Return each of the records below word for word, leaving out the pictures.

Saved entries:
________________________________________

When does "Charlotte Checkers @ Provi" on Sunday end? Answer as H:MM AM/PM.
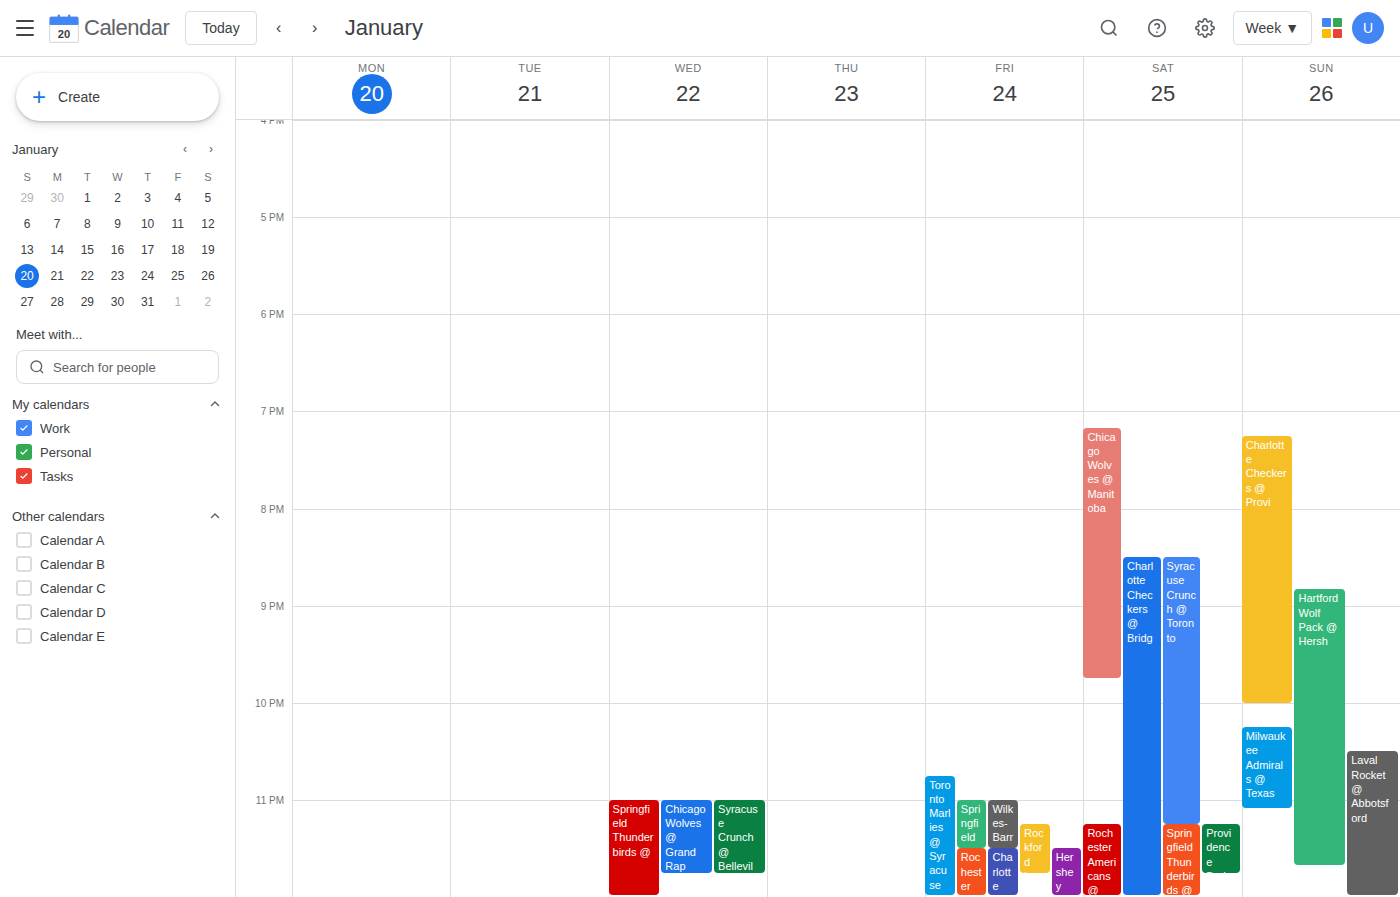
10:00 PM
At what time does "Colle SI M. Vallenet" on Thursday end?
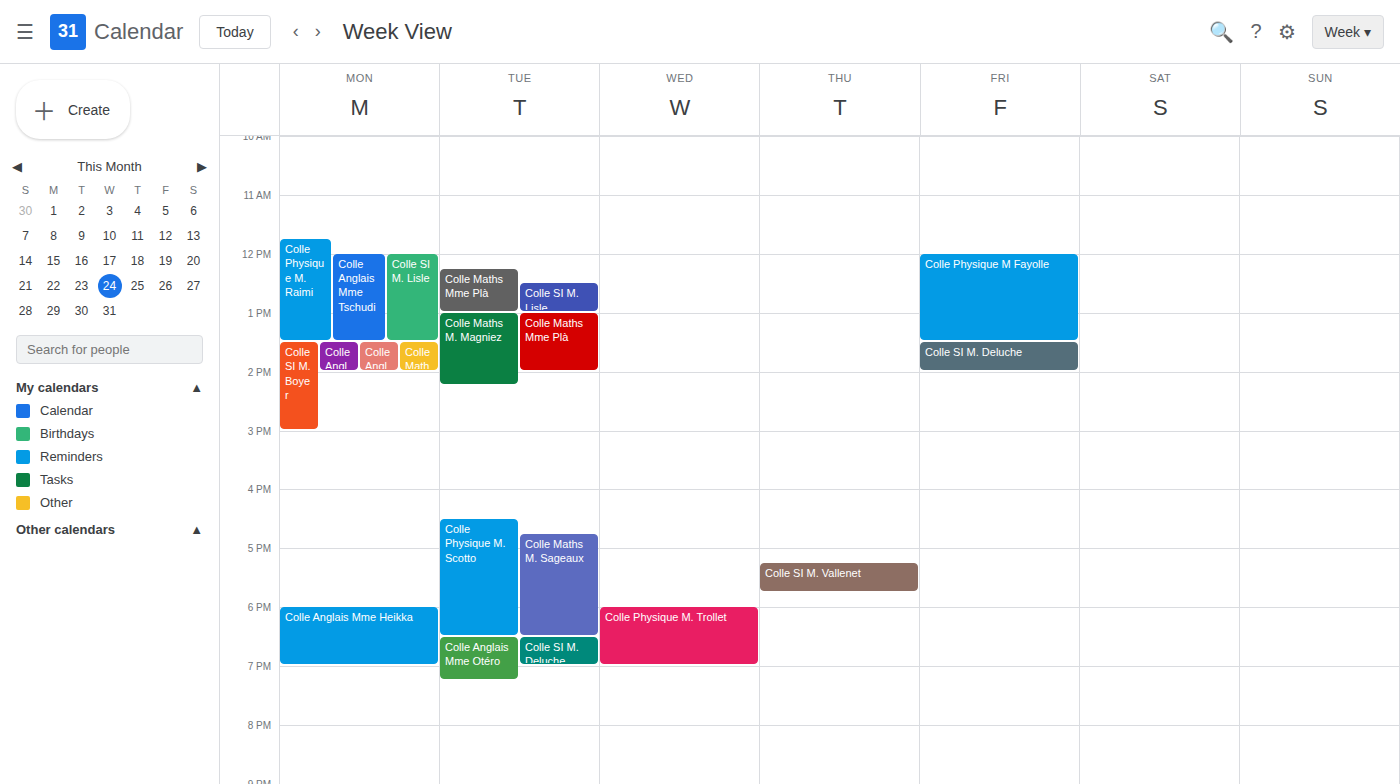
17:45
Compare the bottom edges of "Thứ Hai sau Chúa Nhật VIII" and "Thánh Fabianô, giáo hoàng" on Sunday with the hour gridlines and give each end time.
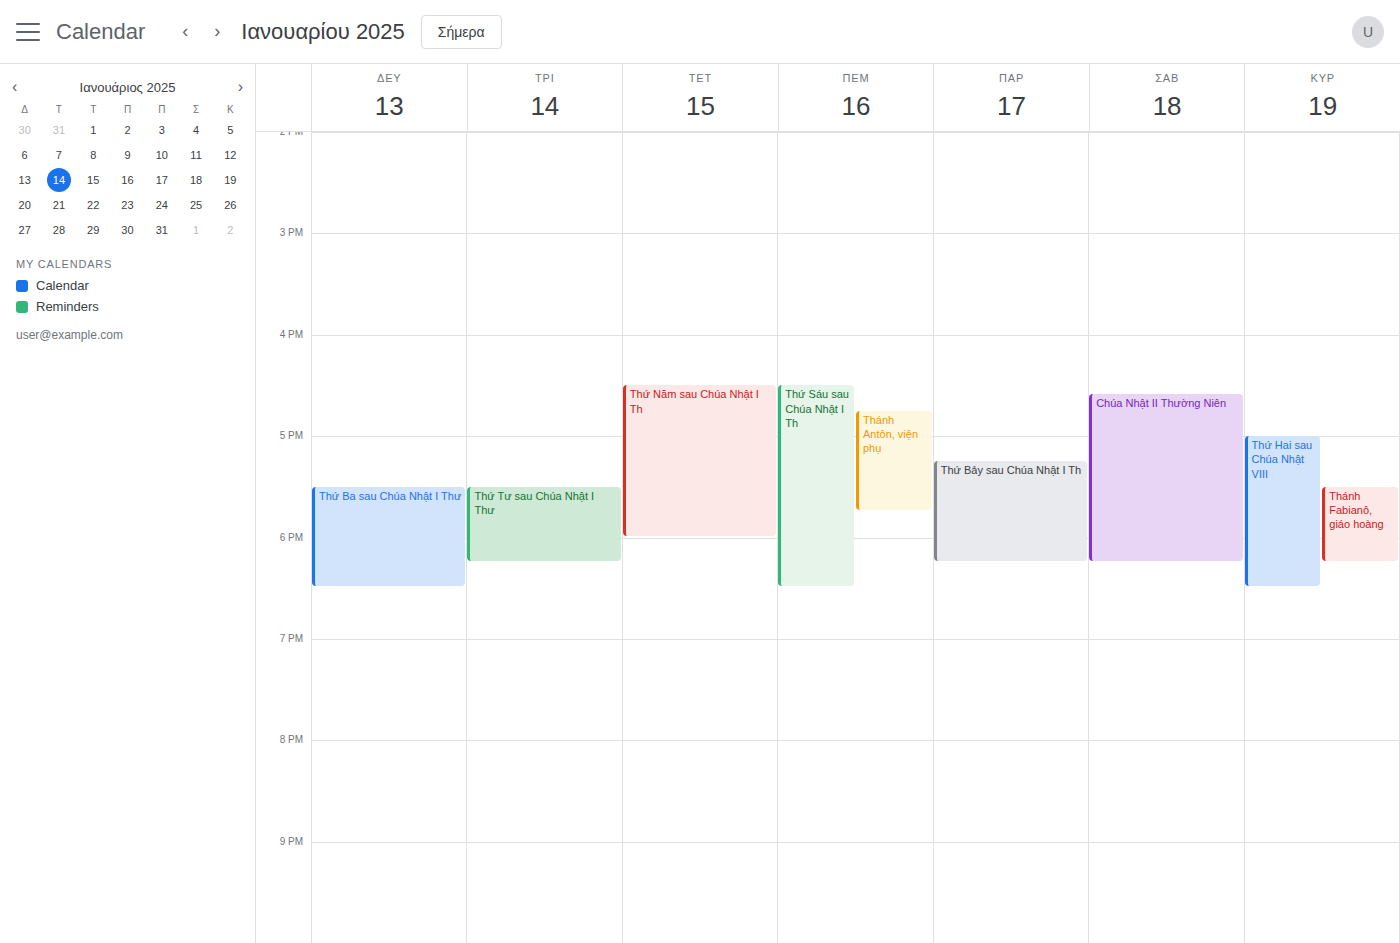
"Thứ Hai sau Chúa Nhật VIII": 6:30 PM, halfway between the 6 PM and 7 PM lines. "Thánh Fabianô, giáo hoàng": 6:15 PM, neither: a quarter of the way from the 6 PM line to the 7 PM line.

________________________________________

Solved problem:
When does "Charlotte Checkers @ Provi" on Sunday end? Answer as H:MM AM/PM.
10:00 PM
At what time does "Colle SI M. Vallenet" on Thursday end?
17:45
Compare the bottom edges of "Thứ Hai sau Chúa Nhật VIII" and "Thánh Fabianô, giáo hoàng" on Sunday with the hour gridlines and give each end time.
"Thứ Hai sau Chúa Nhật VIII": 6:30 PM, halfway between the 6 PM and 7 PM lines. "Thánh Fabianô, giáo hoàng": 6:15 PM, neither: a quarter of the way from the 6 PM line to the 7 PM line.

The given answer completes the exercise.